**Alıntı metin:**
Partisinin Posof 1. Olağan Kongresi'nde konuşan DEVA lideri Ali Babacan, iktidarın izlediği dış politika üzerinden Erdoğan'a tepki göstererek, ''Amerika'da seçilen başkan 5 ay sizi telefon kuyruğunda bekletiyor siz yine ordasınız demek ki başarı kadrolardaydı. İşin uzmanlarıyla çalışmıyor artık. 'Ben, ben' demeyeceksin diyen kendisi bunu yapan kendisi. Dünyanın kendi etrafında döndüğünü sandığı için bu durumda'' dedi.
DEVA Partisi Genel Başkanı Ali Babacan partisinin Posof 1. Olağan Kongresi'nde gündeme dair önemli açıklamalarda bulundu.
Cumhurbaşkanı Recep Tayyip Erdoğan'ın dün gerçekleşen NATO Zirvesi'nde 5 ay aradan sonra bir araya geldiği Amerika Başkanı Joe Biden ile görüşmelerini, dış politika tutumunu üzerinden eleştiren Babacan, ''Amerika'da seçilen başkan 5 ay sizi telefon kuyruğunda bekletiyor siz yine ordasınız demek ki başarı kadrolardaydı. Erdoğan, işin uzmanlarıyla çalışmıyor artık. 'Ben, ben' demeyeceksin diyen kendisi bunu yapan kendisi. Dünyanın kendi etrafında döndüğünü sandığı için bu durumda'' dedi.

**Verilen kayıtlar:**

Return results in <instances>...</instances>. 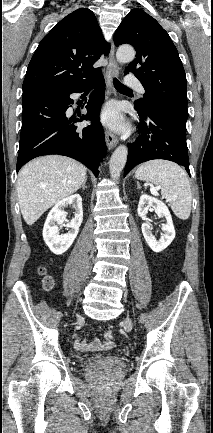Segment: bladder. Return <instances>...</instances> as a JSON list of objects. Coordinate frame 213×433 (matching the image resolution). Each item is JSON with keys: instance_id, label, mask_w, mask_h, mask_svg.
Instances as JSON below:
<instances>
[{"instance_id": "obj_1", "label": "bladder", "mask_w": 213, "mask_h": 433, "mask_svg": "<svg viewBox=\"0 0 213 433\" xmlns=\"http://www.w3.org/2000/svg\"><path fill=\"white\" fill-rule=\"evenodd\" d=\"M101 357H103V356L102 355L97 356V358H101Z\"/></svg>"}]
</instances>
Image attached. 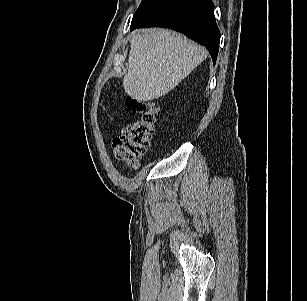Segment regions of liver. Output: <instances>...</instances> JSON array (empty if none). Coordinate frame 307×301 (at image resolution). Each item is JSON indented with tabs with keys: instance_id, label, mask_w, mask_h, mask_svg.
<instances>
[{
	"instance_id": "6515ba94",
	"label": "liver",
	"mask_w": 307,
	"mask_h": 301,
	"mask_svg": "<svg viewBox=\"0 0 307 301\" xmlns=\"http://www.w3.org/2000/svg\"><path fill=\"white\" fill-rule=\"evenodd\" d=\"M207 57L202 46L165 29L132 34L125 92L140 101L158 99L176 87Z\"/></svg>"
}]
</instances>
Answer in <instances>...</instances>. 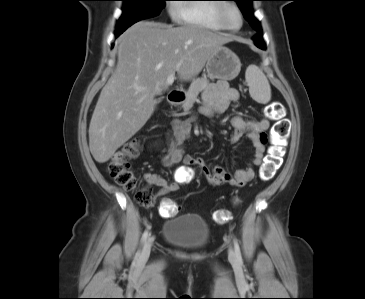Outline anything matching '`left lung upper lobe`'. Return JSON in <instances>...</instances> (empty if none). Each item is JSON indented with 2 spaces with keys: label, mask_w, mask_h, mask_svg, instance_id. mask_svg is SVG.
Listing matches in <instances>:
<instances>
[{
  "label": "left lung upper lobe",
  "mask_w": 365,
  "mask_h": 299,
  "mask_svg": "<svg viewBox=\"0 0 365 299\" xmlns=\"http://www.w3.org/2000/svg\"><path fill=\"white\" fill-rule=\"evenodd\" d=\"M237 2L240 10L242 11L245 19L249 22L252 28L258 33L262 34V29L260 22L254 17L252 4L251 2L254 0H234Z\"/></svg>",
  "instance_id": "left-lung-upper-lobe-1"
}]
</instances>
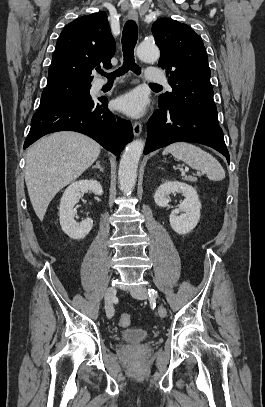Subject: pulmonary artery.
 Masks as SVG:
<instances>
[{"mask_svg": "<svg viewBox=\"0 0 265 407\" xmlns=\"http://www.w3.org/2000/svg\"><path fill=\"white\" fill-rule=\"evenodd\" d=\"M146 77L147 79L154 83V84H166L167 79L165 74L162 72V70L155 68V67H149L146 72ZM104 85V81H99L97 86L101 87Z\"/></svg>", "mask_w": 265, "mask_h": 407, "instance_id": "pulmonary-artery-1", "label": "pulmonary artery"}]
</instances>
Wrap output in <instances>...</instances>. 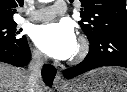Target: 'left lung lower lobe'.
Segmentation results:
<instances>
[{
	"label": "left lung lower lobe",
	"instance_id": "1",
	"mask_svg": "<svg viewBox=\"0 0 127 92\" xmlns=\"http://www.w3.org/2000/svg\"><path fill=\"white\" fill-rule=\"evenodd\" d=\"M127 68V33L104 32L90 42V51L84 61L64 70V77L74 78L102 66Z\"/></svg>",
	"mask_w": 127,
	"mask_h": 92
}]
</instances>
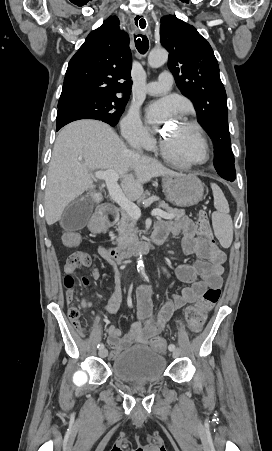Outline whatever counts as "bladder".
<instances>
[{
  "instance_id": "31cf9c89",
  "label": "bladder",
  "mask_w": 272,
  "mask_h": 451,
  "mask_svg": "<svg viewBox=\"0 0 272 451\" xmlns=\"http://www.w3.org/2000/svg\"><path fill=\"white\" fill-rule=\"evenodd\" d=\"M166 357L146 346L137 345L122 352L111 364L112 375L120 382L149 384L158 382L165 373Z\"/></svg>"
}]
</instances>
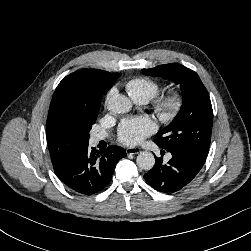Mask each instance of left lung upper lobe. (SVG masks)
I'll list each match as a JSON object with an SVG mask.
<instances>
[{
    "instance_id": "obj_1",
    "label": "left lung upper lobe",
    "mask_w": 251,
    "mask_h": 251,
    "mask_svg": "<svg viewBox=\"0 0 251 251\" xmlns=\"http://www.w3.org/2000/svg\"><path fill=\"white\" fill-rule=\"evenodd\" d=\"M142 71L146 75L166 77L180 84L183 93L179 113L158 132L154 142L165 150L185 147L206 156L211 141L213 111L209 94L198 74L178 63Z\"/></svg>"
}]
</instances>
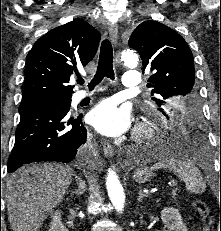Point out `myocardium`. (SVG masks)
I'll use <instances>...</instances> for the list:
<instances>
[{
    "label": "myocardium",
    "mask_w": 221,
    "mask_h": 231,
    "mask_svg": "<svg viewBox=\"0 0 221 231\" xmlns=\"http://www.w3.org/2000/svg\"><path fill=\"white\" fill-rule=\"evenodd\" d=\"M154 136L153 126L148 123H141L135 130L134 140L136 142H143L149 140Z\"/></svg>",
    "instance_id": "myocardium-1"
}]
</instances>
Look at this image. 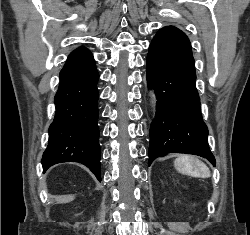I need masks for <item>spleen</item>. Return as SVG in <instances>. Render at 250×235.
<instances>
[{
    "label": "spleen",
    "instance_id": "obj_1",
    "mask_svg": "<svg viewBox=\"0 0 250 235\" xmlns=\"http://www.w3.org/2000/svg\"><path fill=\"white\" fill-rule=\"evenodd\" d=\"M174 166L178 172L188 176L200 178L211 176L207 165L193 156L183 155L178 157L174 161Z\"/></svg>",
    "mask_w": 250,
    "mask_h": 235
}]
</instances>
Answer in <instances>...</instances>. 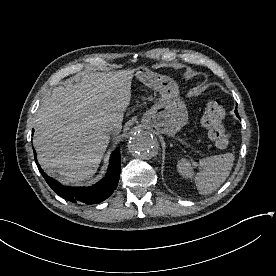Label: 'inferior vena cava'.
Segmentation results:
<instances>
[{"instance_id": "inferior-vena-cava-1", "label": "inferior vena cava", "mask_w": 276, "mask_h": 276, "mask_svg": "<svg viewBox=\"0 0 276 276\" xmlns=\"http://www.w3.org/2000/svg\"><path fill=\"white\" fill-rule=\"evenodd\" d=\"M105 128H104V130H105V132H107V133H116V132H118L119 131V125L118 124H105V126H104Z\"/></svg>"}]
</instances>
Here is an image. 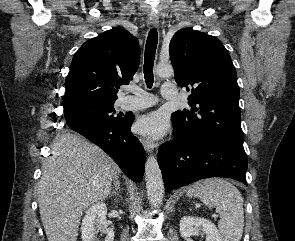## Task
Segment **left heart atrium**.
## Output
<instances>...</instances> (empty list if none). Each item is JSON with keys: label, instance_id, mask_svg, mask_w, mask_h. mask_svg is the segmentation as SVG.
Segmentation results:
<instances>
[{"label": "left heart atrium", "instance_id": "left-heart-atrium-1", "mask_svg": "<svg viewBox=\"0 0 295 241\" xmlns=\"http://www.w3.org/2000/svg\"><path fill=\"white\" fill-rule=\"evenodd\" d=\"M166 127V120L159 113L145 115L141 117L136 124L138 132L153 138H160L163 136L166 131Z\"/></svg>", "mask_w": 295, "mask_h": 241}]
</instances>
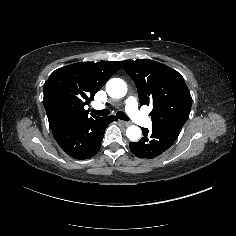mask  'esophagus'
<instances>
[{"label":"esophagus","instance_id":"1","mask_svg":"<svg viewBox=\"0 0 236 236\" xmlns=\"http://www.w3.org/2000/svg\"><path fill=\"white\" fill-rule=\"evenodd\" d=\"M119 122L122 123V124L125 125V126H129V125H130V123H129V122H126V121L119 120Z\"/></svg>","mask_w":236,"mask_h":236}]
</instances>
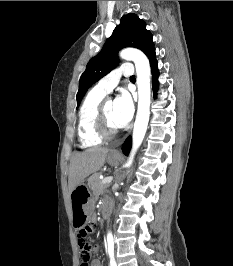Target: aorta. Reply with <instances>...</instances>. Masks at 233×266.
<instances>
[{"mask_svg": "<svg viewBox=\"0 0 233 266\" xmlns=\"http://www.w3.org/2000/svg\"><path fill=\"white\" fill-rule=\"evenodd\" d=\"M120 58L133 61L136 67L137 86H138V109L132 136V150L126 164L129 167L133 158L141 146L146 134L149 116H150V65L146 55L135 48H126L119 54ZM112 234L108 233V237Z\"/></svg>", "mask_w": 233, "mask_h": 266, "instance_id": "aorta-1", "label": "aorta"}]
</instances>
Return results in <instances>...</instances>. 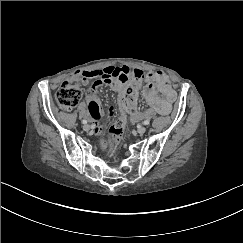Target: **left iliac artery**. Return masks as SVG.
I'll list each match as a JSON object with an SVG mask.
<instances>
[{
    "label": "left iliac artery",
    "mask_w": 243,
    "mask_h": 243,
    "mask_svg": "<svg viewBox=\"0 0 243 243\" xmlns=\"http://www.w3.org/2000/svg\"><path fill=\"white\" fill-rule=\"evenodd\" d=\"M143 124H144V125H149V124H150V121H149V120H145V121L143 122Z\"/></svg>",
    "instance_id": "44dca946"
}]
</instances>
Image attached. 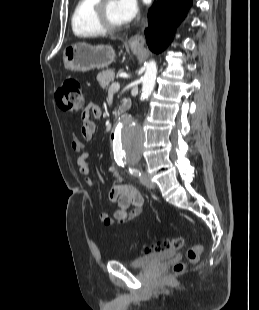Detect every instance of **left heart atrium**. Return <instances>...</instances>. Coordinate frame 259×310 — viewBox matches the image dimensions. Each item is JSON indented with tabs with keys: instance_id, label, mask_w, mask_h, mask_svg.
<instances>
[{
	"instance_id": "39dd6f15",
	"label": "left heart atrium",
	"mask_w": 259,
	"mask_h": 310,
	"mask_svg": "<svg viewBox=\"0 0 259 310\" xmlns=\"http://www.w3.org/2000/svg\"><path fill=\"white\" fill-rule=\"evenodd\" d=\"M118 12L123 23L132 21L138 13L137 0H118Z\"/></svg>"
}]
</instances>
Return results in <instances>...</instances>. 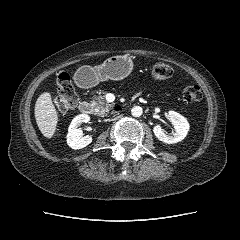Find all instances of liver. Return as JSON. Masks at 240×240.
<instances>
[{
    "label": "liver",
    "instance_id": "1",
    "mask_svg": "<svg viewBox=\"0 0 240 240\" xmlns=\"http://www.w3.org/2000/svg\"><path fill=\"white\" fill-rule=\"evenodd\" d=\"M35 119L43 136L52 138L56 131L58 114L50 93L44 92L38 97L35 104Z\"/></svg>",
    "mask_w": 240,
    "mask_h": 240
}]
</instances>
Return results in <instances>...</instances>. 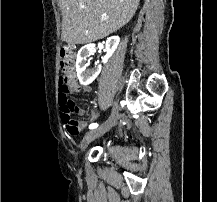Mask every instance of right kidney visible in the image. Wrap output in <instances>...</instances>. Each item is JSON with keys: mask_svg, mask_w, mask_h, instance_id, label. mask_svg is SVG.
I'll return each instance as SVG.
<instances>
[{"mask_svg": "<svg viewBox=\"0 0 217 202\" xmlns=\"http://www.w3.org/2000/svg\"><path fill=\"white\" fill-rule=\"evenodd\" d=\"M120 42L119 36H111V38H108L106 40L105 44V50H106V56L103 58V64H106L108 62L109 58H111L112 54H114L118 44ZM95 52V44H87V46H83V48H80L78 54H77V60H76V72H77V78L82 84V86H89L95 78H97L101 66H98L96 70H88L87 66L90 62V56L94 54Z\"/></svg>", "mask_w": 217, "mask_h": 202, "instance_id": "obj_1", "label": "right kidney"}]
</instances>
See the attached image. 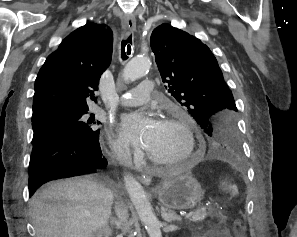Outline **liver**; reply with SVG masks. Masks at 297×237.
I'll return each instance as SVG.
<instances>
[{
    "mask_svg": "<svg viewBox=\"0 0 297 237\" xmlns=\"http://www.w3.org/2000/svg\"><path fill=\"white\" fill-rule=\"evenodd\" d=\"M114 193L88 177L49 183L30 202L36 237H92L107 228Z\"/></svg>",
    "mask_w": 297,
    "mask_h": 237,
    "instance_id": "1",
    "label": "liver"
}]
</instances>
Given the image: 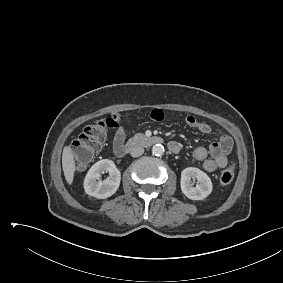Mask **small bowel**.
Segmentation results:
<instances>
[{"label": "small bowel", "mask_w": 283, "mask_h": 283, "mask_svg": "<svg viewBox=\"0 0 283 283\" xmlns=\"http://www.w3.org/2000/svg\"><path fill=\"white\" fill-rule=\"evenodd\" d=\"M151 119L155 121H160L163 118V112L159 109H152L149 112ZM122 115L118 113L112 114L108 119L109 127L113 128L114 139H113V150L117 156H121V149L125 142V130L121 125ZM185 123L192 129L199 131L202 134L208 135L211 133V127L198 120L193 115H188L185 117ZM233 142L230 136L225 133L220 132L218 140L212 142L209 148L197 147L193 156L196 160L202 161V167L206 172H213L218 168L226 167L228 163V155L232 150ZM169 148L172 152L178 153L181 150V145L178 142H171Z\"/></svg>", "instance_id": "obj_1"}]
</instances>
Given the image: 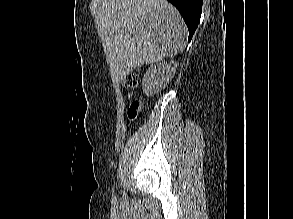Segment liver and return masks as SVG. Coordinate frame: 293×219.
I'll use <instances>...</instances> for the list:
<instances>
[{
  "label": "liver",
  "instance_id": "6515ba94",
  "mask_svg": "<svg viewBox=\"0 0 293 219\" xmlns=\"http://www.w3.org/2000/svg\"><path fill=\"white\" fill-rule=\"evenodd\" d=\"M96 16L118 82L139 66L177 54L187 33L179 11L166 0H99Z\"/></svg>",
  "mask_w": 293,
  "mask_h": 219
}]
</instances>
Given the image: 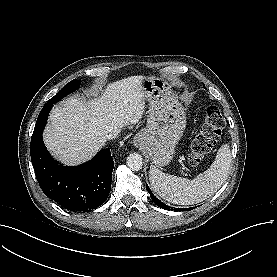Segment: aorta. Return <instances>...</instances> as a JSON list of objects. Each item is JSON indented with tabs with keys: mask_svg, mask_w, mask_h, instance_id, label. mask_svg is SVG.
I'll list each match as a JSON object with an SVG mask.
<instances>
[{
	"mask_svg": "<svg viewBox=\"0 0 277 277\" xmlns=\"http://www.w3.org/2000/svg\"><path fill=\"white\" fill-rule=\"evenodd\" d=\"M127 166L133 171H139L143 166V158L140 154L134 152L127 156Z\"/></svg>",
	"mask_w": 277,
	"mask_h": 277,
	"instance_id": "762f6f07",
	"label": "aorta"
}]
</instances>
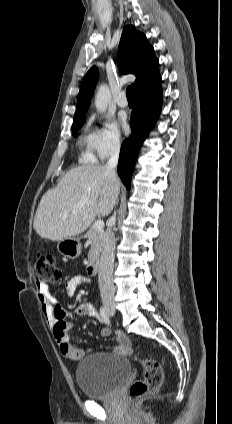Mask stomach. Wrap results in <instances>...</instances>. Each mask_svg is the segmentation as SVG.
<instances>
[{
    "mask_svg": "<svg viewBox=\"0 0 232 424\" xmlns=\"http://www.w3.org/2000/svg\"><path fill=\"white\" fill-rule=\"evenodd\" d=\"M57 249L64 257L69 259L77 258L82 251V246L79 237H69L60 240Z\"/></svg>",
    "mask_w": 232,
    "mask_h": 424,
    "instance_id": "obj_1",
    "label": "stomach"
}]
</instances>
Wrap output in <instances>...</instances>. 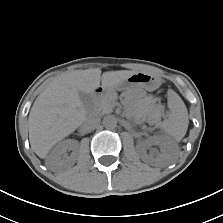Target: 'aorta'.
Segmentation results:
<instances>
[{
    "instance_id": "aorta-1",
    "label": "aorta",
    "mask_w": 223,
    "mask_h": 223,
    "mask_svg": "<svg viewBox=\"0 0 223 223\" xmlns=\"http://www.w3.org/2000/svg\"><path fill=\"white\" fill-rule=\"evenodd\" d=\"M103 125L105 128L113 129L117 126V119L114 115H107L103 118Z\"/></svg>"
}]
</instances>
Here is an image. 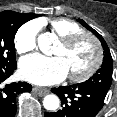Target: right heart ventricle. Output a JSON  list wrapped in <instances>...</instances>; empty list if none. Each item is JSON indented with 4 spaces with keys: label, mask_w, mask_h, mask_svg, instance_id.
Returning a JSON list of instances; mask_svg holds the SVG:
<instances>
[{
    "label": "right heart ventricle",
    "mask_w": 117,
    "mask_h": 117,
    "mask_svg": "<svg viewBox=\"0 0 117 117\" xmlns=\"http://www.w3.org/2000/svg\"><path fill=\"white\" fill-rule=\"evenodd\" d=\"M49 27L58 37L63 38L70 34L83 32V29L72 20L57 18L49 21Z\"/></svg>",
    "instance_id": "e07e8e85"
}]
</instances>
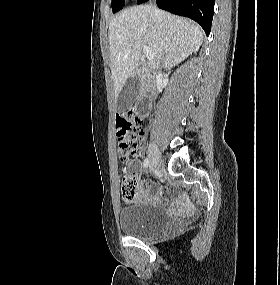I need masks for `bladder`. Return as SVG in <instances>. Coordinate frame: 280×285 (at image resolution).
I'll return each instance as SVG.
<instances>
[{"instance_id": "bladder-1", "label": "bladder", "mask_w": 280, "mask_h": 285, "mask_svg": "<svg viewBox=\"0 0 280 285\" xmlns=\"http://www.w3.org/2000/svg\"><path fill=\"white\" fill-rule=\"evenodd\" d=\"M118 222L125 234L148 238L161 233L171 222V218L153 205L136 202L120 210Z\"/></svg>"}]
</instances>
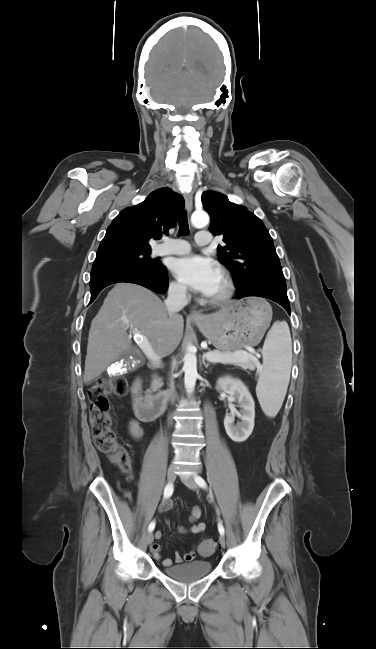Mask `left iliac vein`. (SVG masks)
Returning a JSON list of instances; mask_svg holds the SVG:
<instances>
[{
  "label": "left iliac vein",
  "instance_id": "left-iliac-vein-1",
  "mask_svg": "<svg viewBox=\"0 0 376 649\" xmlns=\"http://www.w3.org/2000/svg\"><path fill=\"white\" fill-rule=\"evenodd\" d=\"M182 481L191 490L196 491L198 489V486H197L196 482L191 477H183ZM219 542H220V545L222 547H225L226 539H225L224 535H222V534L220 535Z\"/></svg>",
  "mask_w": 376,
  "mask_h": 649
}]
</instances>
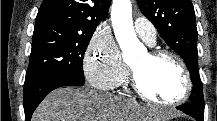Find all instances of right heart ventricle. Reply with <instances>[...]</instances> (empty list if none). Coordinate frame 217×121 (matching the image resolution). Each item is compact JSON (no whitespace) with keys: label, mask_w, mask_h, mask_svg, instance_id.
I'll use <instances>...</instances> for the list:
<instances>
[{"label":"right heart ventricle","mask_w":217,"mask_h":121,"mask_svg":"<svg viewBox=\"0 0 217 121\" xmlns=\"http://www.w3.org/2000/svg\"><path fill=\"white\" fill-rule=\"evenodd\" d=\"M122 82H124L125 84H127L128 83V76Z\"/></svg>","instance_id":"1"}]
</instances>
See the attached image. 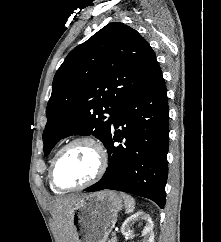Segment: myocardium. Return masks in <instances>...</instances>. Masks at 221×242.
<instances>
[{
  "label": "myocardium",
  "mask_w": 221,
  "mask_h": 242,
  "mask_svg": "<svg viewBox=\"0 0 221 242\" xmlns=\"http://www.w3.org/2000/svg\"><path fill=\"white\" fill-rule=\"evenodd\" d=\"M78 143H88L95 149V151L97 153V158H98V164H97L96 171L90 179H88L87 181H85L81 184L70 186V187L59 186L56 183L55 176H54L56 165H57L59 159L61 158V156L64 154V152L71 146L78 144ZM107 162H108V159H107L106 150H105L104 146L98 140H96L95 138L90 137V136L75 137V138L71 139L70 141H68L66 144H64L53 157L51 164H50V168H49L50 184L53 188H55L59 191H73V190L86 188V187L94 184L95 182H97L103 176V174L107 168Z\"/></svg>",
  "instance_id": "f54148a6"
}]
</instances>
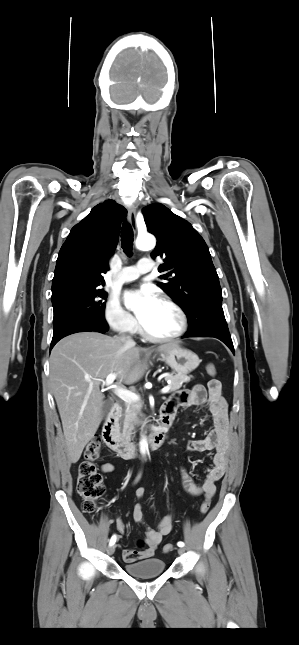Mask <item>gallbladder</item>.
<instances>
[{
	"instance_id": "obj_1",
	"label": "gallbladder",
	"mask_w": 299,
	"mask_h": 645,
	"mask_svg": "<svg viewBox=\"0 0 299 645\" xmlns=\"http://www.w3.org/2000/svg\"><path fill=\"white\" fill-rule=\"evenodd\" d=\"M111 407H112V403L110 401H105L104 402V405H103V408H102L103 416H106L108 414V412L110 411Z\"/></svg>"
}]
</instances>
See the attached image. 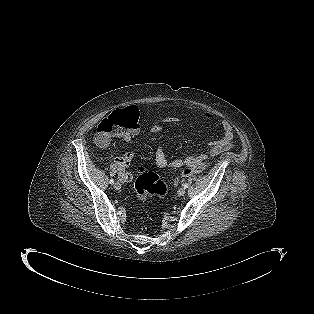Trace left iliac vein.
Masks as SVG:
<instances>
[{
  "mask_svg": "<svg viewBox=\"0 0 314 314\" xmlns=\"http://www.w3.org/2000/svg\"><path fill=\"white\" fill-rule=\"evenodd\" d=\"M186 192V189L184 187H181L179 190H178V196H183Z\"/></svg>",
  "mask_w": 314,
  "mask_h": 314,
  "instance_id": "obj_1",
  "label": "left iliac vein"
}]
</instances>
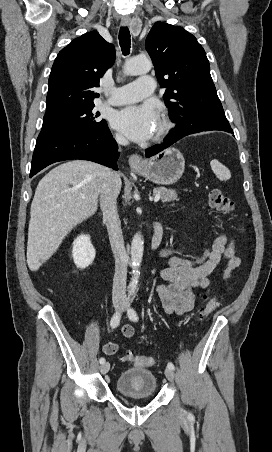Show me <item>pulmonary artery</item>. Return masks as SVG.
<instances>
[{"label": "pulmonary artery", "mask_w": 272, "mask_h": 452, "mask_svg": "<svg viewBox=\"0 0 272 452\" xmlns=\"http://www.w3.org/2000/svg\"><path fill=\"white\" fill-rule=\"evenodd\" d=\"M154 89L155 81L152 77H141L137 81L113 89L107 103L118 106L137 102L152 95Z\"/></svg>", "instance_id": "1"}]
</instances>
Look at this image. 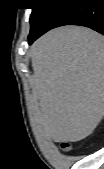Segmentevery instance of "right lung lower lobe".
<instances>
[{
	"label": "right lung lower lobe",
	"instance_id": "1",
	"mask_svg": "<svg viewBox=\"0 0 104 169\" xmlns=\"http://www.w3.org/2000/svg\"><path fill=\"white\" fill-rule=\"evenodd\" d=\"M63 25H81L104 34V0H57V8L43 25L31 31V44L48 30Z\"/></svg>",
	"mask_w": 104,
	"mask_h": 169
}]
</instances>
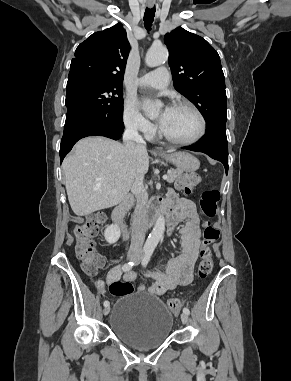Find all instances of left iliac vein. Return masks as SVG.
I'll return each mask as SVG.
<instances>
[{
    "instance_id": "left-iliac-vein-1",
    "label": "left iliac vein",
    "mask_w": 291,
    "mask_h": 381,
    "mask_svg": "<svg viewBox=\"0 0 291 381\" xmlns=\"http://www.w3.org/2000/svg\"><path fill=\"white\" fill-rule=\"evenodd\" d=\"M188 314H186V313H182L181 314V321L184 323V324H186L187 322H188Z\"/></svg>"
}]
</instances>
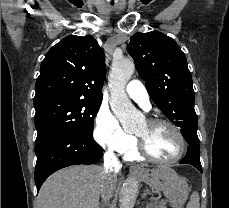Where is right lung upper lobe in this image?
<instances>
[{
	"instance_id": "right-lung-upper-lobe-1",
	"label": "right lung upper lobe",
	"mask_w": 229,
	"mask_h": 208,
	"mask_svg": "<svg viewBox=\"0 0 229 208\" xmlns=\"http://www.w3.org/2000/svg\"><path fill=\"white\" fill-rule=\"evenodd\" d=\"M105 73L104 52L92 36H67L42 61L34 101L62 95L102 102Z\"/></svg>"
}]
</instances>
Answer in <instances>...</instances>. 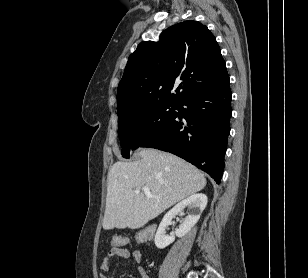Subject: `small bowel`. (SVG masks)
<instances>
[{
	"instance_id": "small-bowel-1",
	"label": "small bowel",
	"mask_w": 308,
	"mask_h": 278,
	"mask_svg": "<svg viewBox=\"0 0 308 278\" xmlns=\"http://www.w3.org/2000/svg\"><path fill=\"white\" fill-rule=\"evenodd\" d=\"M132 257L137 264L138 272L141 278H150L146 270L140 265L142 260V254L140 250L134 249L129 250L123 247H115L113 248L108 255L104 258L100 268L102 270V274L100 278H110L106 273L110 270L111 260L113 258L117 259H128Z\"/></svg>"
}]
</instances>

**Görev tanımı:**
Habere göre Ali Babacan bu açıklamaları hangi etkinlikte yaptı? Kayıtlara bu iş için ihtiyaç yoktur.

**Görevin cevabı:**
DEVA Partisi'nin Posof 1. Olağan Kongresi'nde.